2e bataillon : Secteur compris entre le Kemmelbeck et le Klein Kemmelbeck à l'Ouest. Au Nord par la ligne de Boesinghe , Woesten, précitée, au Sud par l'embranchement du chemin situé à 200 m, Nord du moulin d'Elverdinghe et le passage de la route Elverdinghe, Woesten sur le klein Kemmelbeck. P.C.: grande ferme cote 15.
3e bataillon: Rectangle compris entre le klein Kemmelbeck à l'Ouest une ligne allant de la borne B6 sur la route Elverdinghe, Poperinghe au carrefour de Woesten à l'ouest, au nord par la ligne Eglise de Boesinghe, moulin de Woesten, au Sud par la ligne point 23, route d'Elverdinghe à Woesten partie ouest de Woesten jusqu'à la route de Zuydshoote.

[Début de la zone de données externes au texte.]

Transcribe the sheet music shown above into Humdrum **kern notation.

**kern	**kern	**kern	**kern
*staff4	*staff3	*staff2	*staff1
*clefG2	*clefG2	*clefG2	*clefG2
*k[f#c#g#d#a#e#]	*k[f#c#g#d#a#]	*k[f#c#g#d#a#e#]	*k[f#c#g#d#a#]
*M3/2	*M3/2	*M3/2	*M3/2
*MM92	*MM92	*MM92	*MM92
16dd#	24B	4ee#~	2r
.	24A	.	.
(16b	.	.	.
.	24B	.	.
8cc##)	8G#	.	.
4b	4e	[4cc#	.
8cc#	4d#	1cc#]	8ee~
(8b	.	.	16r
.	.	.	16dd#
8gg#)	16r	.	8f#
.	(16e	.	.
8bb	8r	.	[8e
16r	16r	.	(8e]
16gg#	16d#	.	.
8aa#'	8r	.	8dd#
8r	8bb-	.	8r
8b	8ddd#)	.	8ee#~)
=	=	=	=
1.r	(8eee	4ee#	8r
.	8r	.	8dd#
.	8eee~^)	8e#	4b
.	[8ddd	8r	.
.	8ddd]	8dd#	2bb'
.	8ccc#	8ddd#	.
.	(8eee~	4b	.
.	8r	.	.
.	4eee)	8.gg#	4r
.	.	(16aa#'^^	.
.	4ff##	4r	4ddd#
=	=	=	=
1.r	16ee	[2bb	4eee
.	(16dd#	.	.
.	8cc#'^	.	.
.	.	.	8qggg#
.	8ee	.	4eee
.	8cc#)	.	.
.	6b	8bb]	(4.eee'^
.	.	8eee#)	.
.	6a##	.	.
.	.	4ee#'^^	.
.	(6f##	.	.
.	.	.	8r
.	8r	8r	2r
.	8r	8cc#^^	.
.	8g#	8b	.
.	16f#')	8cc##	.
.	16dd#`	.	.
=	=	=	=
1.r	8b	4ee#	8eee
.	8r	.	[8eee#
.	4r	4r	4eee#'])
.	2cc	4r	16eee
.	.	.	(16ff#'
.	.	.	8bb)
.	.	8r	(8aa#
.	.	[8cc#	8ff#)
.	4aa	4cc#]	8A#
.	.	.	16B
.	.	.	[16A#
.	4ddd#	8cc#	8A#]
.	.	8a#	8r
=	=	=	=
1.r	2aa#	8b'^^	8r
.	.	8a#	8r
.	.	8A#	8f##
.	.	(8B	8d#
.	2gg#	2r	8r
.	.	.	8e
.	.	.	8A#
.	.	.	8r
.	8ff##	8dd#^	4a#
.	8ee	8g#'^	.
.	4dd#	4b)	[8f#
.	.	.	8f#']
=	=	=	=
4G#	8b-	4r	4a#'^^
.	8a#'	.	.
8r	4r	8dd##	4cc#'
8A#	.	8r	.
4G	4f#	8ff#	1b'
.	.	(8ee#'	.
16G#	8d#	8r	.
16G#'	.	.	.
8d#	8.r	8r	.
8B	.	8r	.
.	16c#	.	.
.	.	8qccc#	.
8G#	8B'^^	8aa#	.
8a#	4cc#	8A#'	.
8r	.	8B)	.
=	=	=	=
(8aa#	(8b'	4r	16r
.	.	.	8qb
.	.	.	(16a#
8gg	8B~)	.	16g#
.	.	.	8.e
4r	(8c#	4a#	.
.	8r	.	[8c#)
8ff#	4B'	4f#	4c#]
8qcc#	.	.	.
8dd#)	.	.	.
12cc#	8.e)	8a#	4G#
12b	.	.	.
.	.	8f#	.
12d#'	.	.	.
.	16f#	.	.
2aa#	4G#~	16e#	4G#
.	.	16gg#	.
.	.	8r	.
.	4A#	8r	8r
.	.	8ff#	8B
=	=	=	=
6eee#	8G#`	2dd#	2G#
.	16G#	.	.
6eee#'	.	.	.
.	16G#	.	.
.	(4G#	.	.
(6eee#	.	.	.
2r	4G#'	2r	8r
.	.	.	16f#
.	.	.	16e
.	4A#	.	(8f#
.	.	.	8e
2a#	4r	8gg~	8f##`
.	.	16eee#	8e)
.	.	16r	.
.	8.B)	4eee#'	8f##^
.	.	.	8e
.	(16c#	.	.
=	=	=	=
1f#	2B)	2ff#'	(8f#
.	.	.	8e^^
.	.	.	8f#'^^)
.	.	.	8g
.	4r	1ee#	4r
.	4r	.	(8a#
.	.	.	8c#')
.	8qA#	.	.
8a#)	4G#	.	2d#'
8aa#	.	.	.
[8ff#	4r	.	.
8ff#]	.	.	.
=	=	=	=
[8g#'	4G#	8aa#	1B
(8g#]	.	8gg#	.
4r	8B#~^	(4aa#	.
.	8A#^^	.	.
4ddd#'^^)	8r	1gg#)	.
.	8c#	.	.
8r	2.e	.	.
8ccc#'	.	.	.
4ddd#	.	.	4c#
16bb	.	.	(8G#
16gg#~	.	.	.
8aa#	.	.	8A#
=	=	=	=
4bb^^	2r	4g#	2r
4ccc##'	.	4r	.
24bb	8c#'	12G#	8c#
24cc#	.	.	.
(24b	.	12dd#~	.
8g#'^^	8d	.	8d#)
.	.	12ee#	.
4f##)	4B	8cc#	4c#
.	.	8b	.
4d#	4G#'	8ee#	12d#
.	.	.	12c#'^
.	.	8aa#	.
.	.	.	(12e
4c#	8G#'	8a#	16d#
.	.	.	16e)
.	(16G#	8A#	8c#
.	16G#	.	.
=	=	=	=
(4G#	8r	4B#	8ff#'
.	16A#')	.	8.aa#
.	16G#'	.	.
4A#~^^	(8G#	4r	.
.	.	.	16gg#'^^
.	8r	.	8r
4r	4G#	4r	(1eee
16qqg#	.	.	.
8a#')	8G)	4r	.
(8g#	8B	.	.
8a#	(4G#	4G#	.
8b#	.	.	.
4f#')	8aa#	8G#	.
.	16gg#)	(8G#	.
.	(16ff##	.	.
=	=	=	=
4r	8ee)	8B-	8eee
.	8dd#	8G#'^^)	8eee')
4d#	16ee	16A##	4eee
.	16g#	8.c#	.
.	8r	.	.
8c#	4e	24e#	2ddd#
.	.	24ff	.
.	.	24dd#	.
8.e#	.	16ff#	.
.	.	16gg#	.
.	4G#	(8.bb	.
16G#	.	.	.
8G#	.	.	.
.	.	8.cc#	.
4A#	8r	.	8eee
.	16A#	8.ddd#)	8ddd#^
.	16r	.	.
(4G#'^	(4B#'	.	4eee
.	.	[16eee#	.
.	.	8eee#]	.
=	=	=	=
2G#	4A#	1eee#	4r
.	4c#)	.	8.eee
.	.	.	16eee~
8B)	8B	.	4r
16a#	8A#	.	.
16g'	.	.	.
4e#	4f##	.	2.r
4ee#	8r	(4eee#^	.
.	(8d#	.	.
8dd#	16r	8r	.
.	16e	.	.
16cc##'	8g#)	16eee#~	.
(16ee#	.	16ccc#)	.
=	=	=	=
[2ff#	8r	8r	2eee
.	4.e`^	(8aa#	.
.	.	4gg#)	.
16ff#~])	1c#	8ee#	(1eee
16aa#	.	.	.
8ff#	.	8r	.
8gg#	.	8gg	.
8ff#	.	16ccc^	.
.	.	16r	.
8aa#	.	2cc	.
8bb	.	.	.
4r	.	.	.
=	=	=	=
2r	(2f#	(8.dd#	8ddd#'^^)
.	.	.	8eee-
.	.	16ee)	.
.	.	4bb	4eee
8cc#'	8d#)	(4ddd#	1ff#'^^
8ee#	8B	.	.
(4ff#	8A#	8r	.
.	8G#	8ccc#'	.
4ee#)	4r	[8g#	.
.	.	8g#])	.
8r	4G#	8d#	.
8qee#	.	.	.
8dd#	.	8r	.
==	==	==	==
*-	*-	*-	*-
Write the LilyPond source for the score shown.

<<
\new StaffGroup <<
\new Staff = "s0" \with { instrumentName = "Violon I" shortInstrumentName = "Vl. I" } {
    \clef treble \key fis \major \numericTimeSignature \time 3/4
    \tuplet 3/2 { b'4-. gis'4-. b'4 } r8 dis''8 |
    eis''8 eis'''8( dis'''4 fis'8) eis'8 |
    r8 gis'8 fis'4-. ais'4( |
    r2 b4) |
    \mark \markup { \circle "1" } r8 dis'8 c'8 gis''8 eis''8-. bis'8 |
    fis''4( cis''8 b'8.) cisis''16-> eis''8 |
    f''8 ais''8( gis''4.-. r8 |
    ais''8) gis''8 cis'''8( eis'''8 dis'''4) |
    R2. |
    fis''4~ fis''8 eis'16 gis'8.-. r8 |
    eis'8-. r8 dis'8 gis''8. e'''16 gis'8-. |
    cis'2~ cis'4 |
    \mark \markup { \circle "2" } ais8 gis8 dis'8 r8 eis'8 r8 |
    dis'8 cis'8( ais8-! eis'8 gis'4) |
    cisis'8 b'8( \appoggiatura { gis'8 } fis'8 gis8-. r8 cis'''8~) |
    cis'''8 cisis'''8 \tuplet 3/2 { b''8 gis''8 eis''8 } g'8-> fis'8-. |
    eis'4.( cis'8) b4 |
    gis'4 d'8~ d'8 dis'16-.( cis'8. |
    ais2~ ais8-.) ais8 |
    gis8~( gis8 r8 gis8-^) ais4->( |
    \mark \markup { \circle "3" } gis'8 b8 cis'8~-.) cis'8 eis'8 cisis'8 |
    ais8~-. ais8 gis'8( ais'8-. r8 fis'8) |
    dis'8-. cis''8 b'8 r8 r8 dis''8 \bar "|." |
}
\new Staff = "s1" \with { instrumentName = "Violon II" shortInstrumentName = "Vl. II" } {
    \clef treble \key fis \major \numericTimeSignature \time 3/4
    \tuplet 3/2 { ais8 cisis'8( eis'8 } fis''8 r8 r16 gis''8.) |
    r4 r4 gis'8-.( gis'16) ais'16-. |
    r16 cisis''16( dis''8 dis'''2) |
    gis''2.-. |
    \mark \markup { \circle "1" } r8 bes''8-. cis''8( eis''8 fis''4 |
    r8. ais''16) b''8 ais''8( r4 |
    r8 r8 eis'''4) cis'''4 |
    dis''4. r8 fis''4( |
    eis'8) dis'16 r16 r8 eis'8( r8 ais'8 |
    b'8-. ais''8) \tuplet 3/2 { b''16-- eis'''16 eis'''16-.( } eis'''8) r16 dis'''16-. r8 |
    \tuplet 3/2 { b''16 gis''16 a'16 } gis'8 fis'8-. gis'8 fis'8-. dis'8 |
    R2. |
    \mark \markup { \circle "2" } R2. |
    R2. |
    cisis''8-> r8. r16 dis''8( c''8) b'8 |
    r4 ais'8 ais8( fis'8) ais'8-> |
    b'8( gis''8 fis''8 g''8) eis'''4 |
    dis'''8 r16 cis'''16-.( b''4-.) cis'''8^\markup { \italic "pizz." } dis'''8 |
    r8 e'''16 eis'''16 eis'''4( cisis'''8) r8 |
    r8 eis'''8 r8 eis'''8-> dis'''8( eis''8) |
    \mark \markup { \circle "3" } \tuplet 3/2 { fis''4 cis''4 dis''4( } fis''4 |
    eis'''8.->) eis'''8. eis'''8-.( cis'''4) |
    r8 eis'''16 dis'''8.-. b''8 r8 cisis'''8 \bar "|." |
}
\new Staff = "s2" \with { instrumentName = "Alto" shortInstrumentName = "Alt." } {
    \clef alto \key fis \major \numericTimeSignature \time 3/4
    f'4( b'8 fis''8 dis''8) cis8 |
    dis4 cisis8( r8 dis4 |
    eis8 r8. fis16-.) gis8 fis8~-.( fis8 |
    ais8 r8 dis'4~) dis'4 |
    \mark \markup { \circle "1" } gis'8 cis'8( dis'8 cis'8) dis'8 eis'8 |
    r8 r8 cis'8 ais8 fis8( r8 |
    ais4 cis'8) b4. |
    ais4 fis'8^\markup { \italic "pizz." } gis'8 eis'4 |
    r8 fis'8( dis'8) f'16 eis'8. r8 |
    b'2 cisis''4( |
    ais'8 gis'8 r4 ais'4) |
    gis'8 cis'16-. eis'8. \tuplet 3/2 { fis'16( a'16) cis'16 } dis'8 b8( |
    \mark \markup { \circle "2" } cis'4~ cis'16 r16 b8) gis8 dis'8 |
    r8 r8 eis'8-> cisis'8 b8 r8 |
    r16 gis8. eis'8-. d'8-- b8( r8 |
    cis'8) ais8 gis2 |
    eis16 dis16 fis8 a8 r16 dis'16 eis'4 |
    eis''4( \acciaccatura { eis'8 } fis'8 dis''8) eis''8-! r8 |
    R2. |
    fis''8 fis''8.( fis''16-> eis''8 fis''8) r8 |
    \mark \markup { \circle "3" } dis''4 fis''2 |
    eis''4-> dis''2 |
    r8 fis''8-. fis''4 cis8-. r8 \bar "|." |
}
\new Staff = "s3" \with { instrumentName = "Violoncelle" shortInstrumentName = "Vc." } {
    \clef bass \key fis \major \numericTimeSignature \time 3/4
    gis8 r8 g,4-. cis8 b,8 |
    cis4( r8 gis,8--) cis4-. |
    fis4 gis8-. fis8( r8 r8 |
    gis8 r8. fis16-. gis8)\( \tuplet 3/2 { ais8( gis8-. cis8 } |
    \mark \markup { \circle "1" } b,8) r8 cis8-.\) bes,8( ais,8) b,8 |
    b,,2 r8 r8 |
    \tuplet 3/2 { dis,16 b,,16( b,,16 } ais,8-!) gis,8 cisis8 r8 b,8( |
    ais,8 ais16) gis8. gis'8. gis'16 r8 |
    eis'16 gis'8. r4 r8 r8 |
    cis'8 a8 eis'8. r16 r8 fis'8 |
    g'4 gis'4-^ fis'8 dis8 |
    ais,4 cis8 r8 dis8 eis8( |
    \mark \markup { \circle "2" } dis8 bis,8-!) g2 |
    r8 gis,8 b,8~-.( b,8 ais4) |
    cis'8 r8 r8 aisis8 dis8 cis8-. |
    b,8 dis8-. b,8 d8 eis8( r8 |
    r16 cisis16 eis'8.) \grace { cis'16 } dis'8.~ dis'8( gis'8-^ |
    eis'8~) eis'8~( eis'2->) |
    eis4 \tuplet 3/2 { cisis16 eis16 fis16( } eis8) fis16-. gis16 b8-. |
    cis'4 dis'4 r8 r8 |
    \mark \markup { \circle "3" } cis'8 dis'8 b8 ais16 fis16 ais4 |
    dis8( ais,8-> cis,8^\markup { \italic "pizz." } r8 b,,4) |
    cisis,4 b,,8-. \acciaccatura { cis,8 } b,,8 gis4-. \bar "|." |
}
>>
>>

Le premier bataillon sera à peu près en colonne double, le 2e avec 3 compagnies en ligne et une en arrière, le 3e bataillon avec 2 compagnies en 1ere ligne et 2 dans Woesten.
C.H.R. Woesten, partie droite de la grande rue, jusqu'au carrefour de la route de Zuydschoote.
PC du Colonel, Etat-Major Woesten
P.C. 1, P.C.2, Woesten
Pertes du 10 au 17 novembre
Officiers tués: Capitaine Bourjade; Sous-lieutenant Lauras; Sous Lieutenant Pariot; Capitaine Liégey; Lieutenant Ruel
Officiers blessés: Capitaine Dettweiler; sous-lieutenant Laroche; sous-lieutenant Brougniard; Sous-lieutenant de Poudraguin; sous-lieutenant de la Passe.
Officiers disparus: sous-lieutenant Martin; sous-lieutenant Picard.
Troupe: 107 tués; 282 blessés; 228 disparus.